Cannabinoids prevent DSS-induced colitis and reduce effector cell phenotypes. Female C57BL/6 mice were treated with either: vehicle [10% EtOH in PBS+Tween-80], CBD [10 mg/kg], THC [10 mg/kg], or a combination of THC and CBD [10 mg/kg, both] by oral gavage for 3 days before 2% DSS was added to their drinking water. DSS remained in the drinking water until termination of the study 14 days later. Treatments continued daily.
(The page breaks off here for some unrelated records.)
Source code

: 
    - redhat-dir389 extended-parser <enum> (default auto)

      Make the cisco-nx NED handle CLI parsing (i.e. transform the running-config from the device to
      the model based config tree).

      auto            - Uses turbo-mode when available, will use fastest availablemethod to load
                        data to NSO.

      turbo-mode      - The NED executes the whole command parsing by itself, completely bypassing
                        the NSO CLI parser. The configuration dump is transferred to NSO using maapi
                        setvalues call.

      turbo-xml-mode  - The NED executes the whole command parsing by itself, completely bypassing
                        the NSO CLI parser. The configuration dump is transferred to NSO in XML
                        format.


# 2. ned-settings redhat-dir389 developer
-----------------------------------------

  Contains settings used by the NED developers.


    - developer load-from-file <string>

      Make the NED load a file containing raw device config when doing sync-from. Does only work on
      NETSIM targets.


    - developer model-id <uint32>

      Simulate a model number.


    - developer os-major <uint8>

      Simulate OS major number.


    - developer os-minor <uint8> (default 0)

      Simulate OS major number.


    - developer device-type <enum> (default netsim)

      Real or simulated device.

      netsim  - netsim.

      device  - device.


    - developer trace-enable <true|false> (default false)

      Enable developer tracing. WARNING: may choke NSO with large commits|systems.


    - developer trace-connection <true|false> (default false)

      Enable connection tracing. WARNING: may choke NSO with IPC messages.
Mice were sacrificed at 14 days post disease induction, and blood as well as organs of interest were harvested and analysed for colitis-relevant parameters. [A] Percent weight change and [B] stool score assessed over the course of disease [n = 5]. [C] Representative colonoscopy images taken on Day 10. [D] Quantification of colitis scores at indicated time points throughout disease course [n = 8 per group, per time point]. [E] Representative image and [F] length of colons at sacrifice [n = 5]. [G‐I] ELISAs from serum at sacrifice quantifying disease relevant biomarkers of colitis severity [n = 10, SAA n = 5, LCN-2, MPO]. [J] PAS stain of proximal colons from representative mice taken at sacrifice. [K] Representative flow cytometry psuedocolour dot plots [gate: Live,CD45+] displaying effector cell types in the cLP. [L] Representative flow cytometry contour plots [gate: Live,CD45+CD3+CD4+] of T-bet+ Th1 or Gata3+ Th2 cells in the cLP. Each symbol represents an individual mouse. Data are presented as mean ± standard error of the mean [SEM]. NS, not significant; *p <0.05; **p <0.01, ***p <0.001, ****p <0.0001 by two-way ANOVA with Tukey’s multiple comparisons test. Data are from one experiment representative of four independent experiments.